Cicely Hansen, the longtime owner of Decades Of Fashion at the corner of Haight and Belvedere who was "flabbergasted" by a raid on her store last year by California Department of Fish and Wildlife officials, was charged Wednesday with nine misdemeanor counts relating to the possession for sale of parts of endangered animals. Investigators say that they seized more than 150 items in the February 2016 raid, including clothing and accessories made from endangered animals like jaguars, ocelots, sea turtles, and more. Appearing in court decked out in a hat and fur stole, Hansen, 68, said she was unaware that she was breaking any law and she believed that because the items were made decades ago, they were fair game. Separately she also claimed, as the Chronicle reports, that some of the items seized were from her personal collection, handed down from her mother and grandmother in some cases, and were not for sale.
A key to the misunderstanding, which may be genuine, is that the law pertaining to such items has changed in California while the vintage exception remains in much of the country. Speaking to CBS 5 and other outlets outside the courtroom Wednesday, Hansen said, "The ruling I’d always gone by, because I’ve been involved in vintage for a long time, anything that was done before 1972 is considered vintage. And apparently, that’s true throughout the United States, but that’s changed in California. And I was totally unaware of that."
The law change in California took effect in January 2016, one month before the raid on Hansen's store.
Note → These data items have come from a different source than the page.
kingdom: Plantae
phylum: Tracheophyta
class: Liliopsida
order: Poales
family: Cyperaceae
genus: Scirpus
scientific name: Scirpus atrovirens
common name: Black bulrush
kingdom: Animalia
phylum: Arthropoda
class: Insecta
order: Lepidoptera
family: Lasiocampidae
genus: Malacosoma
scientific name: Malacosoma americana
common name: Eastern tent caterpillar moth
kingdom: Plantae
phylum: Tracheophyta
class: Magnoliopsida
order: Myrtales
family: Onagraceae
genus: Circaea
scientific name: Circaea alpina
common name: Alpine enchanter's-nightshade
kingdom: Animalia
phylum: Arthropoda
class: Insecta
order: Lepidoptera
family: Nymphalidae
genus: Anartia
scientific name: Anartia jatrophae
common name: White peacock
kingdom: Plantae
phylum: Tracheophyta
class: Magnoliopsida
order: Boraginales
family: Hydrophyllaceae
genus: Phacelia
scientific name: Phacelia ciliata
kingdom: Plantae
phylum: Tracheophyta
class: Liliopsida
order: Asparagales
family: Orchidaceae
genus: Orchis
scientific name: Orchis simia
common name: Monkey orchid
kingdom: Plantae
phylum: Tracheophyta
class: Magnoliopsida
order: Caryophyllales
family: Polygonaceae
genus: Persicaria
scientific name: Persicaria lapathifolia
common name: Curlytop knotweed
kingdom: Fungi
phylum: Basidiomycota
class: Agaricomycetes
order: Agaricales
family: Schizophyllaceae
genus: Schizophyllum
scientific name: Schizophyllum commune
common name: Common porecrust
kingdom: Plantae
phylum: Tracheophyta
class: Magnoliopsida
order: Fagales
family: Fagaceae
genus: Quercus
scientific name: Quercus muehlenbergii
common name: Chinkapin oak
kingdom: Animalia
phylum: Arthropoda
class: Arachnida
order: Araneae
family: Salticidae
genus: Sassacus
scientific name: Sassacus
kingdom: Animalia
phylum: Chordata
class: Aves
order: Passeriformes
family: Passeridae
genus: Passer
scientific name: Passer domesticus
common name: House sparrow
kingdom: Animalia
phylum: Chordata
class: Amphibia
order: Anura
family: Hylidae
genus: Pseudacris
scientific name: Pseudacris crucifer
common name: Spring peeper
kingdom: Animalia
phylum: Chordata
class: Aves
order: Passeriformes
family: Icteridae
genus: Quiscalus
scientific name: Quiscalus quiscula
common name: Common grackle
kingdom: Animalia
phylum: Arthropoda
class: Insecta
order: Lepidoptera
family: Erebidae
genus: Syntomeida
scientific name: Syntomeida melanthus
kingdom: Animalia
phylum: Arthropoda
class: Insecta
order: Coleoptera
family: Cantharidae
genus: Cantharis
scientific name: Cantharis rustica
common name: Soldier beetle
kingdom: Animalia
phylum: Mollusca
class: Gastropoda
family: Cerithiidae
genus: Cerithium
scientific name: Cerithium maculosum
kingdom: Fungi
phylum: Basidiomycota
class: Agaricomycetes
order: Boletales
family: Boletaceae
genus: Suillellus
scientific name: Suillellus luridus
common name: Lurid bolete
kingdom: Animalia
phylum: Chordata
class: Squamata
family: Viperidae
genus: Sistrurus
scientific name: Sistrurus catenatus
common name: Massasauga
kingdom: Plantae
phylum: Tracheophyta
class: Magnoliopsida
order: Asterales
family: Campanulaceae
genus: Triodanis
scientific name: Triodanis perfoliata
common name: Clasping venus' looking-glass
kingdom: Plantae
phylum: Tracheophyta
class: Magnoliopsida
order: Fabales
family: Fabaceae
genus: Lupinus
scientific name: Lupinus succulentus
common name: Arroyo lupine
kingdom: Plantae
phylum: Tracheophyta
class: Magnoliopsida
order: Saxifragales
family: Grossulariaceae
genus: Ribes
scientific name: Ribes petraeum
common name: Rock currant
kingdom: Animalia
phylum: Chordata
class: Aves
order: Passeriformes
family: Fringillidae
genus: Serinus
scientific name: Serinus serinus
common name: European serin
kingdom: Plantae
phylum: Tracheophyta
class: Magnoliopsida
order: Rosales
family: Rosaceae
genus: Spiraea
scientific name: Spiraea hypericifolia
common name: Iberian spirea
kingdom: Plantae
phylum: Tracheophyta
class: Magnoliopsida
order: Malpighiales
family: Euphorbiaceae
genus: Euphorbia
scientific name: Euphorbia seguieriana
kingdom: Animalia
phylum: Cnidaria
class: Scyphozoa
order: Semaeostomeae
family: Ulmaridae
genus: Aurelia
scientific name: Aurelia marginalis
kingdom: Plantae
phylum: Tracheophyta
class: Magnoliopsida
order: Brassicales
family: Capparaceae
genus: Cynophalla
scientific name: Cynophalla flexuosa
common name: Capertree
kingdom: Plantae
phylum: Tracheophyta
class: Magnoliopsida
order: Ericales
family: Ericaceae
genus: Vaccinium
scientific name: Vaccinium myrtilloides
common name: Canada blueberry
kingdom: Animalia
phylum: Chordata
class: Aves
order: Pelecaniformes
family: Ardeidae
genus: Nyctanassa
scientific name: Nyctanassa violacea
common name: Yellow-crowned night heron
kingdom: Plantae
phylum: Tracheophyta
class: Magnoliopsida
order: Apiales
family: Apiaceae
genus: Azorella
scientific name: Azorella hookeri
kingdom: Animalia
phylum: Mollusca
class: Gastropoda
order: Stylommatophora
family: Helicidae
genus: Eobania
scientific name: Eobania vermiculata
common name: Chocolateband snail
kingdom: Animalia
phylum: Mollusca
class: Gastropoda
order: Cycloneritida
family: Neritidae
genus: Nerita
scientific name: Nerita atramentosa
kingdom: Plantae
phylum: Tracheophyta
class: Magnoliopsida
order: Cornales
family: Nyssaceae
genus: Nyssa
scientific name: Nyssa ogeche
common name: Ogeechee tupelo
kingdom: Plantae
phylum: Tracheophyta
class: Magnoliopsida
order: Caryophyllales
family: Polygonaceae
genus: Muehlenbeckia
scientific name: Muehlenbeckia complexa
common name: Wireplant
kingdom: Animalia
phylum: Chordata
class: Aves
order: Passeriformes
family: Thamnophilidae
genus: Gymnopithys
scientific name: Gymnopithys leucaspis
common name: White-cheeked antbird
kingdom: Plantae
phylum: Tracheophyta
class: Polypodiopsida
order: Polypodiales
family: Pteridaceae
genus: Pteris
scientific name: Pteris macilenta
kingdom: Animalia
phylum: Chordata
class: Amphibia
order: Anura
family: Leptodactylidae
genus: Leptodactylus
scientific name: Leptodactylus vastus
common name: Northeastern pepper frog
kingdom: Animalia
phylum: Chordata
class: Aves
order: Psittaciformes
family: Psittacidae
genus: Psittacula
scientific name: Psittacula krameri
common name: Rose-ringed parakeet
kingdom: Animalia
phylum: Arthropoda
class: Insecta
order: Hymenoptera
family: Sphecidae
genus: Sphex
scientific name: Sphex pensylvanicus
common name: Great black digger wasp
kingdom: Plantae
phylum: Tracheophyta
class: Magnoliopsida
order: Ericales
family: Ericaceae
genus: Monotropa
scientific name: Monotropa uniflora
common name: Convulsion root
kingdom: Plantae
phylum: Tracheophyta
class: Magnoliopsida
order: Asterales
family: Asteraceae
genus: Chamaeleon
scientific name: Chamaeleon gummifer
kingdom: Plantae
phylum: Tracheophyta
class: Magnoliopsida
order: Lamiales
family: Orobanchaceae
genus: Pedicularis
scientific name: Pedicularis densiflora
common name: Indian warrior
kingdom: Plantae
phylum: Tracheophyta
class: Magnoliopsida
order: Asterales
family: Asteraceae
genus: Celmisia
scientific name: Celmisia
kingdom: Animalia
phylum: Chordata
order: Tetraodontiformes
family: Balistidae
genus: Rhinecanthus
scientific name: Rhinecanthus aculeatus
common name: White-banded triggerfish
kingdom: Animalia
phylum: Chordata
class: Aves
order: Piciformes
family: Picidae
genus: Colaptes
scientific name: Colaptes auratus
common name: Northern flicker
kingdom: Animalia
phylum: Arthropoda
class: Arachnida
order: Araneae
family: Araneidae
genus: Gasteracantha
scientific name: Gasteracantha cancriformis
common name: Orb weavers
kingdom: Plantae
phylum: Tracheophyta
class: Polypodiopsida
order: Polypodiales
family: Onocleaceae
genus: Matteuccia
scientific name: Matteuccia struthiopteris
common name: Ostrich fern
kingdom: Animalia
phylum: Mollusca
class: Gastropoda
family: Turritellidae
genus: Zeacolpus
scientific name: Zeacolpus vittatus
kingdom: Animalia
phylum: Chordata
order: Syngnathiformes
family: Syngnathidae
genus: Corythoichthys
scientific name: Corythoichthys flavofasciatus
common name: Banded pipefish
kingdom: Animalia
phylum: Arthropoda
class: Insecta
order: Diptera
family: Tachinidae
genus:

But District Attorney George Gascon isn't totally buying it, saying that when a game warden was tipped off to Hansen's operation and entered the store undercover, asking to try on some of the illegal items including a jaguar coat priced at $4,500 Hansen directed the warden to a special "secluded" area of the store. Gascon said in a news conference, per CBS 5, "She had a normal operation that sold vintage clothing out front. This [other area where the furs were kept] was more in the back in a more discreet part of the store This was purposely kept for a more discreet clientele."
Of course the secluded area could also have been Hansen's own adaptation to a neighborhood where the clientele might not have been happy about finding furs being sold at all, endangered species or otherwise, but that's not how Gascon sees it. He suggests Hansen was catering to a "very high-end market" and that cases like this are very uncommon.
If found guilty on all counts, Gascon says, Hansen could face up to four and a half years in jail and a $45,000 fine.
Speaking to the Chronicle's Leah Garchik last year following the raid, Hansen said her business is "about recycling and honoring," and "We were not coming from a place of malicious intent."
Hansen says she's a vegetarian, and told the Chronicle "I'd rather die before I’d kill an animal," but she's says she's a keeper of an era in fashion history when these items were not taboo.
Speaking to reporters Wednesday, as in the ABC 7 video above, Hansen called herself a "preservationist" and said, "They do that with film. They break their necks to preserve film because film is art, and art deserves to be preserved."